The episode with the guy who lived in the lamp.
 
^ And, indeed, most of our assumptions about religion in the TNG time frame come from Picard's rather pompous speeches on the subject. Do we really know that humanity in general agrees with his position? Is he truly suggesting that humanity, as a unified whole, has come to one position on religion? That seems highly unlikely, and I see nothing in the entirety of human history to support that. Rather, I suspect that Picard is taking what he thinks is the right stance, and trying to make humanity appear more enlightened by applying it in very broad strokes. He's very good at that, in fact.

EDIT: Interestingly, in "Where Silence Has Lease," Picard seems to be open to at least some version of the afterlife:
Considering the marvellous complexity of our universe, its clockwork perfection, its balances of this against that, matter, energy, gravitation, time, dimension, I believe that our existence must be more than either of these philosophies. That what we are goes beyond Euclidian and other practical measuring systems and that our existence is part of a reality beyond what we understand now as reality.
 
What's more Sulu does have a 1st name = hikaru.
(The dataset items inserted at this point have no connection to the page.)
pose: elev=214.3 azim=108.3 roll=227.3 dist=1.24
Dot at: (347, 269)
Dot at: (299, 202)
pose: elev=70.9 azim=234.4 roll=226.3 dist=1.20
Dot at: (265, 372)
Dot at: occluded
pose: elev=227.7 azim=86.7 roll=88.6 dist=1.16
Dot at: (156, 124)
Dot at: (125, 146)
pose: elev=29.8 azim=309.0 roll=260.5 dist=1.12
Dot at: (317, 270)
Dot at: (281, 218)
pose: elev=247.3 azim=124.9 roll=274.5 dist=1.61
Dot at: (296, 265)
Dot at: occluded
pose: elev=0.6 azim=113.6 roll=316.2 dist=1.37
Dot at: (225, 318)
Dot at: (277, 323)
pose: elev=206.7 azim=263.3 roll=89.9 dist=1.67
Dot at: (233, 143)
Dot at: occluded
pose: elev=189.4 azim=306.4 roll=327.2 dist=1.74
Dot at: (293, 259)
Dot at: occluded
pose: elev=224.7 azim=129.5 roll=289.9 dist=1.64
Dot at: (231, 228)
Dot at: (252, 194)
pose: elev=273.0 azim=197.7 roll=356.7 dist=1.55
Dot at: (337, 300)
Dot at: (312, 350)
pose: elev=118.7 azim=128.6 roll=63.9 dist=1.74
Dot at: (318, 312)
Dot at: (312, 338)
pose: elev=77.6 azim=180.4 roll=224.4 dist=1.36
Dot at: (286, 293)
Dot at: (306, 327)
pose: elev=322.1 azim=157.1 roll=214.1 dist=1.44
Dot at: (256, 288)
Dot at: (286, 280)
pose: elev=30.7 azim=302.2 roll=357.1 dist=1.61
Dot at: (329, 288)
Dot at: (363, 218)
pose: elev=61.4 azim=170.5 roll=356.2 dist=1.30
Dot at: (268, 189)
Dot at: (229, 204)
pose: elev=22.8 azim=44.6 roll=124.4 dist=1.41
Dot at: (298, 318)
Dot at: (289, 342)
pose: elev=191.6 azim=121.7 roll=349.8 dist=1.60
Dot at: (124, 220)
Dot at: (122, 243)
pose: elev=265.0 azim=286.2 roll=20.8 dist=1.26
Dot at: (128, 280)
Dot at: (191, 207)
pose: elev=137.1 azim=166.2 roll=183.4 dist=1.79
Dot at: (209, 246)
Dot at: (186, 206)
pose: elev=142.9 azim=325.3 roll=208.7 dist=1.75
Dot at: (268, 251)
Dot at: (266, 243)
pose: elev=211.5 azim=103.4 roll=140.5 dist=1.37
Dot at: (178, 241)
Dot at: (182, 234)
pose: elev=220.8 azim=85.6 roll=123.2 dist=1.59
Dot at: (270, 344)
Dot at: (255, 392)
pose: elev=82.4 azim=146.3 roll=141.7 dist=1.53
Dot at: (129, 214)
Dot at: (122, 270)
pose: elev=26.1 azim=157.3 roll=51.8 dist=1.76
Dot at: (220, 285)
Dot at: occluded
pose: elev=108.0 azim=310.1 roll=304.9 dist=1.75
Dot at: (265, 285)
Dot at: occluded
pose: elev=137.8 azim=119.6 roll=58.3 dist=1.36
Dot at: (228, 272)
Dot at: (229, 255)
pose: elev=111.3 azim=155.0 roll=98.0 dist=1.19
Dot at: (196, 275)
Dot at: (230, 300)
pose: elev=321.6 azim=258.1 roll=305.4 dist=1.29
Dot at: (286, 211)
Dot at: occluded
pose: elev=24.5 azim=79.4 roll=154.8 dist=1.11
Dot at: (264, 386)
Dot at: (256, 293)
Only after Vonda McIntyre decided to give him a first name in Pocket's first original ST novel, "The Entropy Effect". Before that, parts of fanfic fandom often called him... Walter.

Yeah, but that name didn't appear until the 1979 TMP novelization. And was never heard on screen until TUC in 1991. Back in the 60's, he was simply Sulu.

Definitely not the novelization. It was "The Entropy Effect".